Vor Einführung des Systems musste jedoch ein Update des installierten ERP-Systems auf eine neue Version erfolgen, da nur diese mit den neuesten MES-Modulen kompatibel ist. Gleichzeitig entschied sich das Projektteam zu einem Wechsel von einer Oracle- zu einer SQL-Datenbank. Die Migration auf die neue ERP-Version verlief weitestgehend reibungslos. Mit dem System plant und steuert Rekers sämtliche Produktion-, Service-, Ersatzteil-, Lager- und Reklamationsaufträge. Dabei bildet die Lösung sämtliche Anforderungen eines typischen Variantenfertigers ab – also Produktionsaufträge mit Serien- bis hin zu Projektcharakter. Als eine Herausforderung erwies sich im Zuge der Migration der Wechsel auf die neue Datenbank. Dabei kam es bspw. zu Problemen mit den sogenannten Nummernkreisen. Das Programm vergab dabei nicht die notwendigen, fortlaufenden Seriennummern, sondern ging in Tausendersprüngen vor. Die Einführung der neuen MES-Lösung – dazu zählen neue BDE- und PZE-Terminals sowie die entsprechenden Software-Module – erfolgte in zwei Phasen und abteilungsweise.

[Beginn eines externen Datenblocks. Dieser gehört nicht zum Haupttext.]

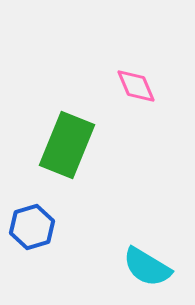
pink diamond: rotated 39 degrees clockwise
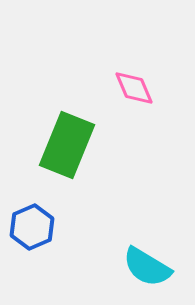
pink diamond: moved 2 px left, 2 px down
blue hexagon: rotated 6 degrees counterclockwise
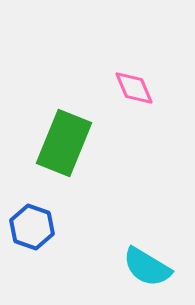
green rectangle: moved 3 px left, 2 px up
blue hexagon: rotated 18 degrees counterclockwise
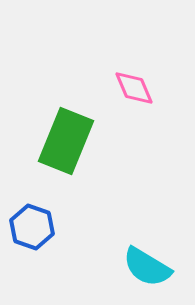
green rectangle: moved 2 px right, 2 px up
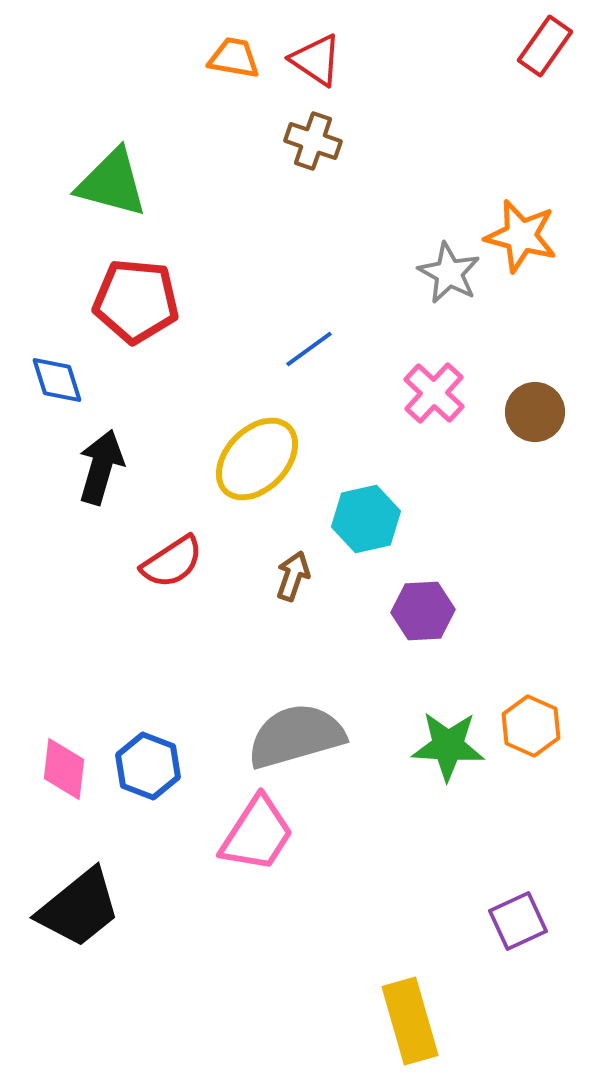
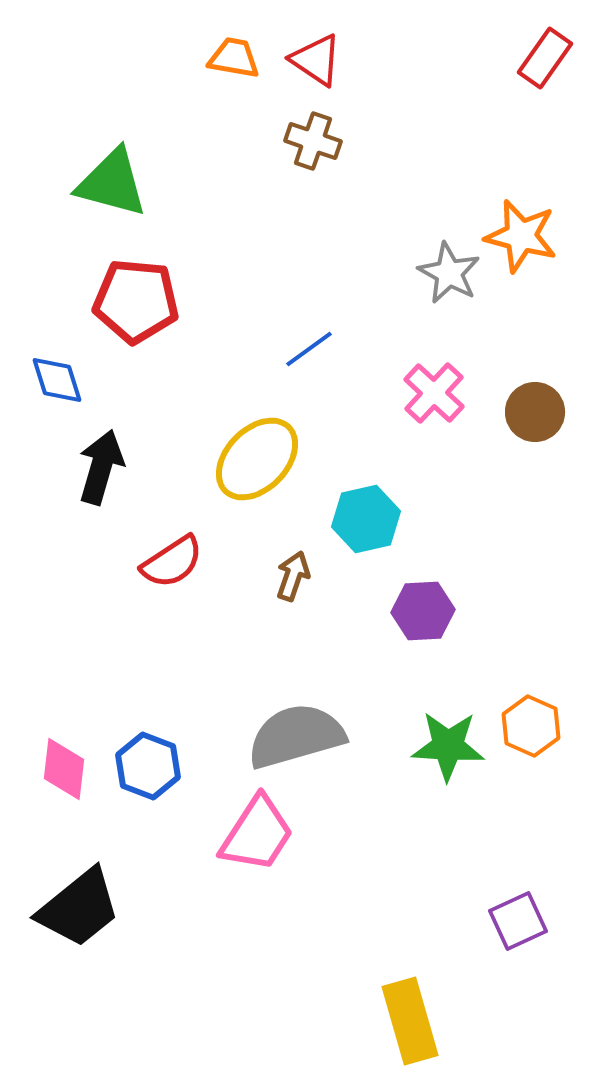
red rectangle: moved 12 px down
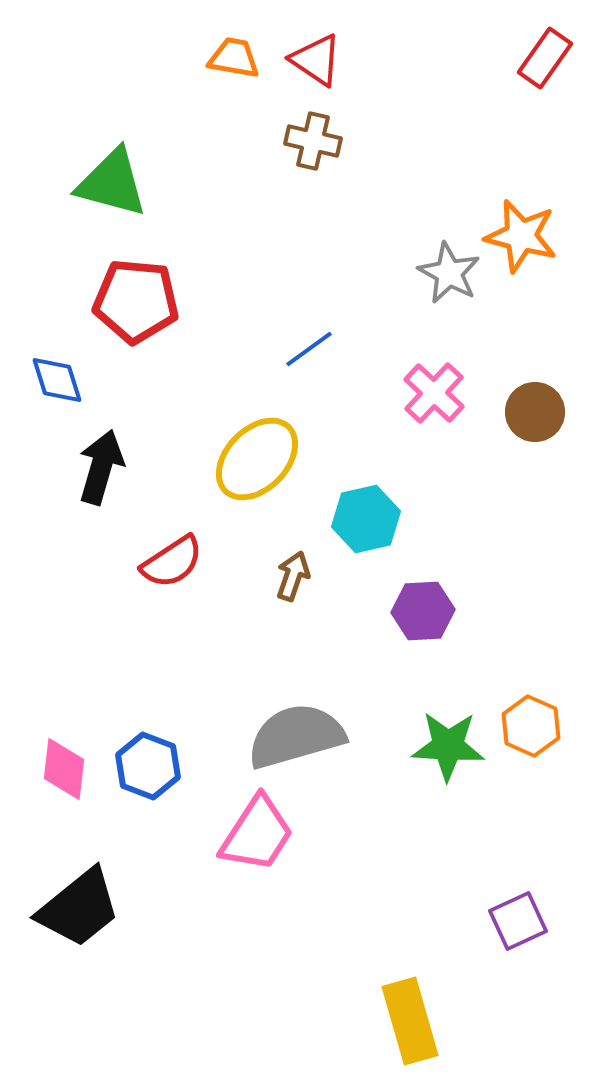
brown cross: rotated 6 degrees counterclockwise
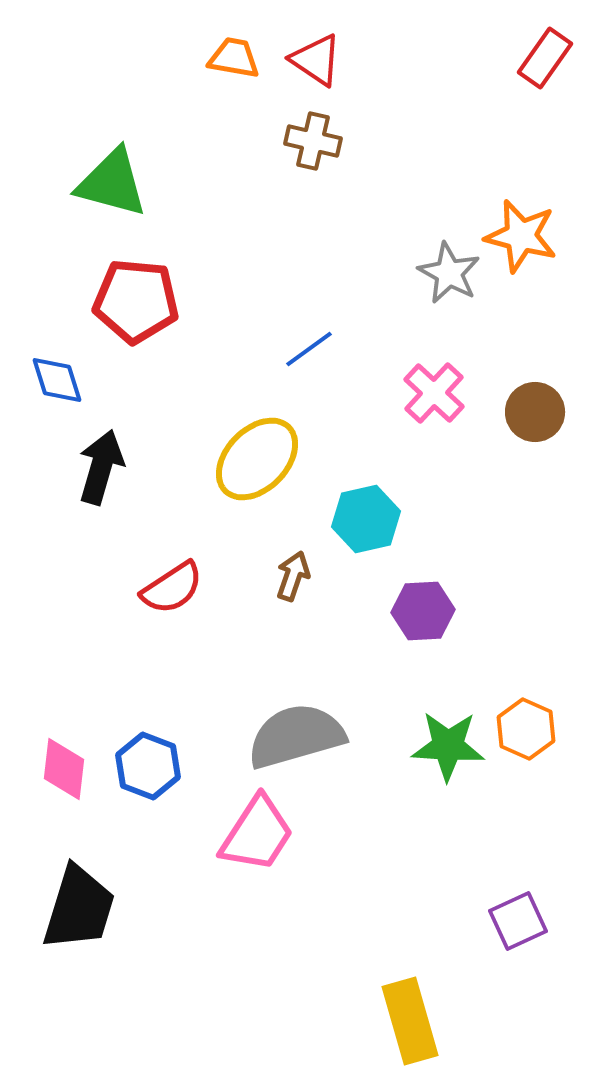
red semicircle: moved 26 px down
orange hexagon: moved 5 px left, 3 px down
black trapezoid: rotated 34 degrees counterclockwise
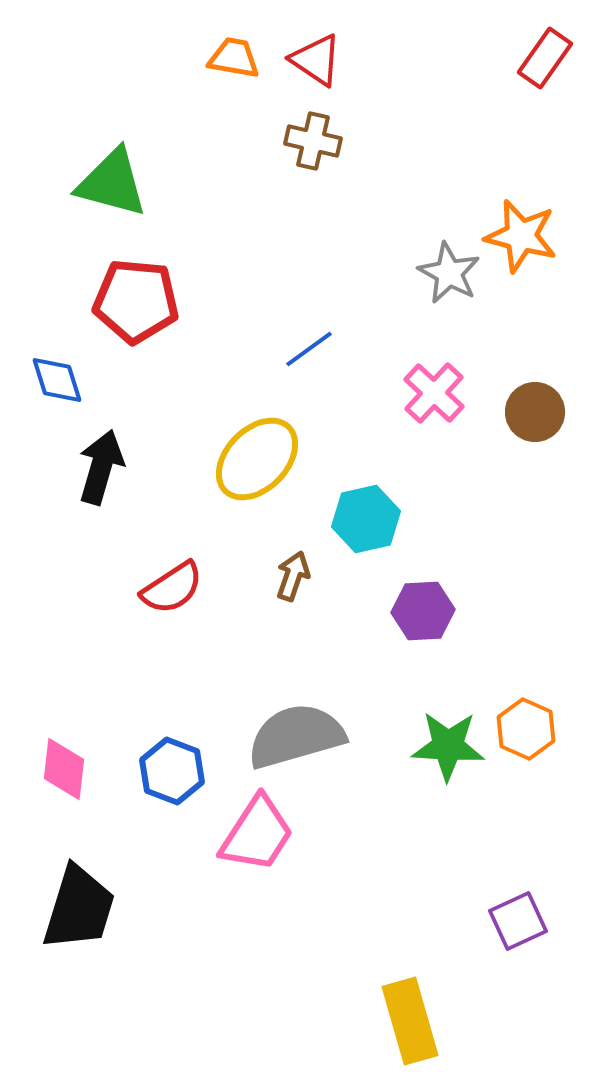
blue hexagon: moved 24 px right, 5 px down
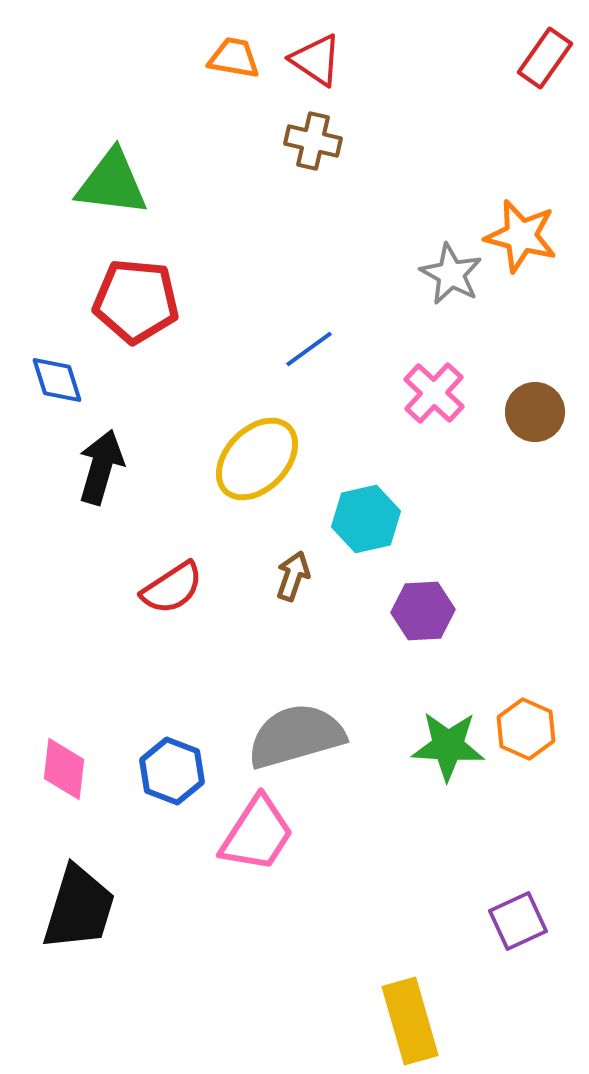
green triangle: rotated 8 degrees counterclockwise
gray star: moved 2 px right, 1 px down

Mittels einer Schnittstelle zum Altsystem lief die neue Lösung zu Beginn parallel in einem Testbetrieb, ehe auf ein – ebenfalls noch paralleles – Produktivsystem umgestellt wurde. Eine weitere Herausforderung bestand in der Anbindung der Terminal-Hardware. „Im rauen Produktionsumfeld hatten wir immer wieder Schwierigkeiten eine stabile WLAN-Verbindung aufzubauen und entschlossen uns schließlich für die Verkabelung“, sagt Bonnekessel. Seither läuft das System stabil, und das Projektteam kann als letzten Schritt die Zahlen des Alt- mit denen des Neusystems vergleichen, bevor diese Verbindung gekappt wird.

Arbeitsabläufe überdacht

Die Systemeinführung hat Rekers auch genutzt, um die eigenen Arbeitsabläufe zu überdenken. Dazu zählt etwa der Vergleich von individuellen Anpassungen mit im System gebotenen Standards. „Für die Materialvorabbestellung von Teilen mit langer Laufzeit gibt es z.B. ein gutes Modul im ERP-System, das wir noch nicht nutzen, aber bestens für unsere Anforderungen geeignet wäre. Denn es kommt immer wieder vor, dass Stücklisten noch nicht freigegeben und somit noch keine Bedarfe gemeldet sind, obwohl längst klar ist, dass bestimmt Teile mit langer Laufzeit definitiv benötigt werden“, beschreibt Bonnekessel. Auch vorhandene VBAs stellte das Unternehmen auf den Prüfstand. Diese werden mit dem später geplanten Wechsel auf das ERP-Release 9 nicht mehr unterstützt. Funktional hat Rekers mit dem neuen Release zumindest kleine, aber feine Verbesserungen ausmachen können. „Die Migration war für uns ja nur Mittel zum Zweck – aber eben im doppelten Sinne. Funktional waren wir auch vor dem Wechsel schon gut aufgestellt. Tatsächlich profitieren wir in der Version 8 aber beispielsweise vom ‚Workflow light‘ oder den verbesserten Plausibilitätsprüfungen“, fasst Jens Bonnekessel zusammen. Durch den ‚Workflow light‘ erhalten Mitarbeiter die Möglichkeit, eigene, arbeitsplatzspezifische Filter bzw. Suchaufträge anzulegen, die automatisch eine Aufgabenliste befüllen. Der Wechsel auf die System-Version 9 soll in circa zwei Jahren erfolgen. Bis dahin steht die Einführung eines neuen Produktdatenmanagement-Systems (PDM) sowie eventuell weiterer ERP- und MES-Module auf der Wunschliste des Unternehmens.

Für die Zukunft gerüstet

Mit seinem durchgängigen ERP-MES-System sieht sich Rekers softwareseitig gut für die Zukunft gerüstet. Die Verbindung zwischen Planungs- und Durchsetzungsebene ermöglicht einen verbesserten Prozess – von der Management- bis zur Werkstattebene.